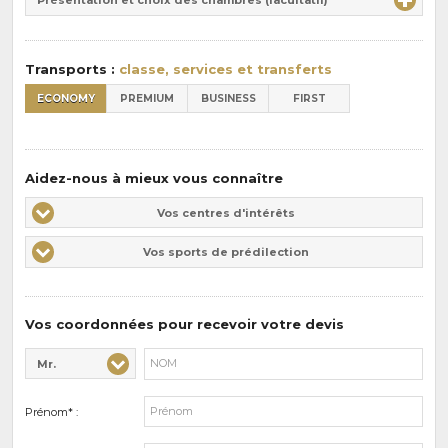
Présentation et choix des chambres (facultatif)
:
pension
:
Transports :
classe, services et transferts
ECONOMY
PREMIUM
BUSINESS
FIRST
Aidez-nous à mieux vous connaître
Vos
Vos centres d'intérêts
centres
Vos
Vos sports de prédilection
d'intérêts
sports
de
prédilections
Vos coordonnées pour recevoir votre devis
Mr.
Civilité* :
Nom* :
Prénom* :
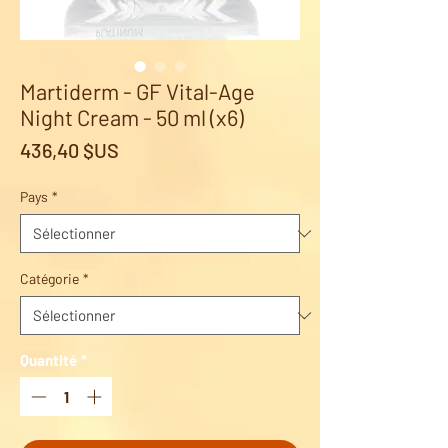
Martiderm - GF Vital-Age
Night Cream - 50 ml (x6)
Prix
436,40 $US
Pays
*
Catégorie
*
Quantité
*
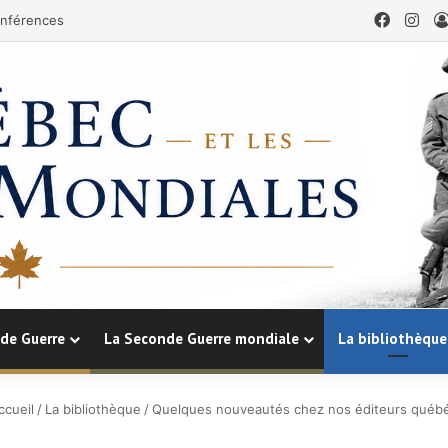
Facebo
Ins
nférences
de Guerre
La Seconde Guerre mondiale
La bibliothèque
cueil
/
La bibliothèque
/
Quelques nouveautés chez nos éditeurs québé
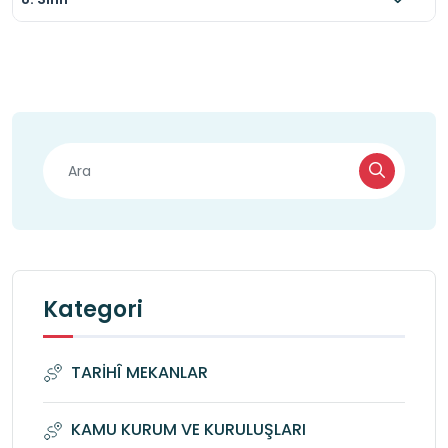
Kategori
TARİHÎ MEKANLAR
KAMU KURUM VE KURULUŞLARI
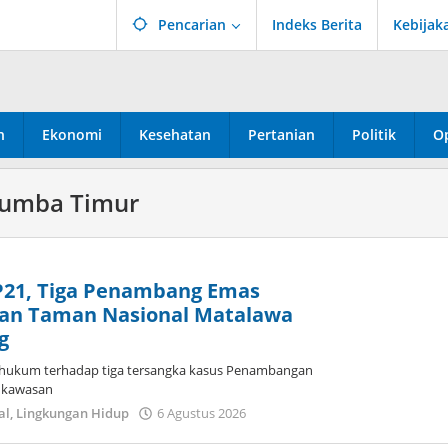
Pencarian
Indeks Berita
Kebijak
n
Ekonomi
Kesehatan
Pertanian
Politik
Op
Sumba Timur
P21, Tiga Penambang Emas
asan Taman Nasional Matalawa
g
hukum terhadap tiga tersangka kasus Penambangan
i kawasan
oleh
al
,
Lingkungan Hidup
6 Agustus 2026
Dion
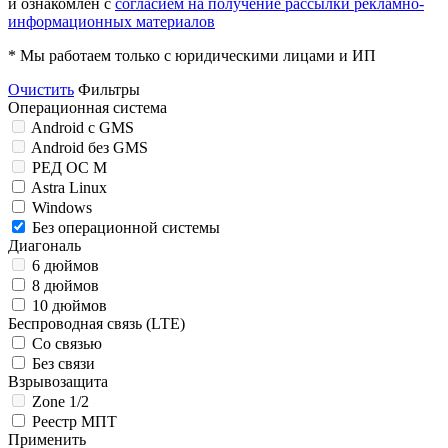
и ознакомлен с
согласием на получение рассылки рекламно-
информационных материалов
* Мы работаем только с юридическими лицами и ИП
Очистить
Фильтры
Операционная система
Android с GMS
Android без GMS
РЕД ОС М
Astra Linux
Windows
Без операционной системы
Диагональ
6 дюймов
8 дюймов
10 дюймов
Беспроводная связь (LTE)
Со связью
Без связи
Взрывозащита
Zone 1/2
Реестр МПТ
Применить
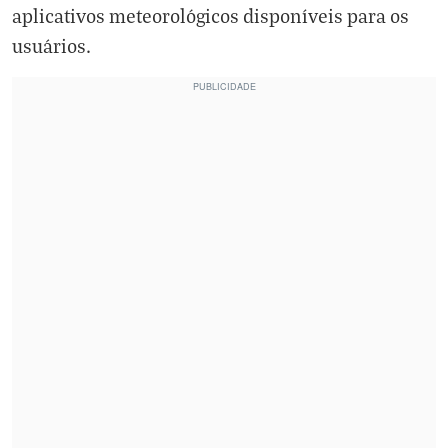
aplicativos meteorológicos disponíveis para os
usuários.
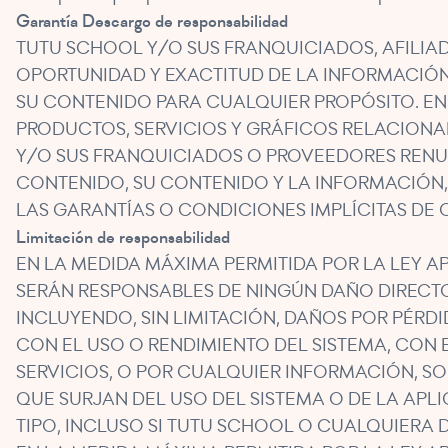
Garantía
Descargo de responsabilidad
TUTU SCHOOL Y/O SUS FRANQUICIADOS, AFILIAD
OPORTUNIDAD Y EXACTITUD DE LA INFORMACIÓN
SU CONTENIDO PARA CUALQUIER PROPÓSITO. EN 
PRODUCTOS, SERVICIOS Y GRÁFICOS RELACIONAD
Y/O SUS FRANQUICIADOS O PROVEEDORES RENUN
CONTENIDO, SU CONTENIDO Y LA INFORMACIÓN, 
LAS GARANTÍAS O CONDICIONES IMPLÍCITAS DE 
Limitación de responsabilidad
EN LA MEDIDA MÁXIMA PERMITIDA POR LA LEY 
SERÁN RESPONSABLES DE NINGÚN DAÑO DIRECTO,
INCLUYENDO, SIN LIMITACIÓN, DAÑOS POR PÉRD
CON EL USO O RENDIMIENTO DEL SISTEMA, CON E
SERVICIOS, O POR CUALQUIER INFORMACIÓN, SO
QUE SURJAN DEL USO DEL SISTEMA O DE LA APL
TIPO, INCLUSO SI TUTU SCHOOL O CUALQUIERA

□ □ □ □

Activity: Copy everything from the start of the entries down through the line containing "KAMU KURUM VE KURULUŞLARI", replacing "La bibliothèque" with "La médiathèque" and leaving everything else unchanged. Leave the pictures out.

Answer for the task:
Présentation et choix des chambres (facultatif)
:
pension
:
Transports :
classe, services et transferts
ECONOMY
PREMIUM
BUSINESS
FIRST
Aidez-nous à mieux vous connaître
Vos
Vos centres d'intérêts
centres
Vos
Vos sports de prédilection
d'intérêts
sports
de
prédilections
Vos coordonnées pour recevoir votre devis
Mr.
Civilité* :
Nom* :
Prénom* :
Martiderm - GF Vital-Age
Night Cream - 50 ml (x6)
Prix
436,40 $US
Pays
*
Catégorie
*
Quantité
*
Facebo
Ins
nférences
de Guerre
La Seconde Guerre mondiale
La médiathèque
cueil
/
La médiathèque
/
Quelques nouveautés chez nos éditeurs québé
Kategori
TARİHÎ MEKANLAR
KAMU KURUM VE KURULUŞLARI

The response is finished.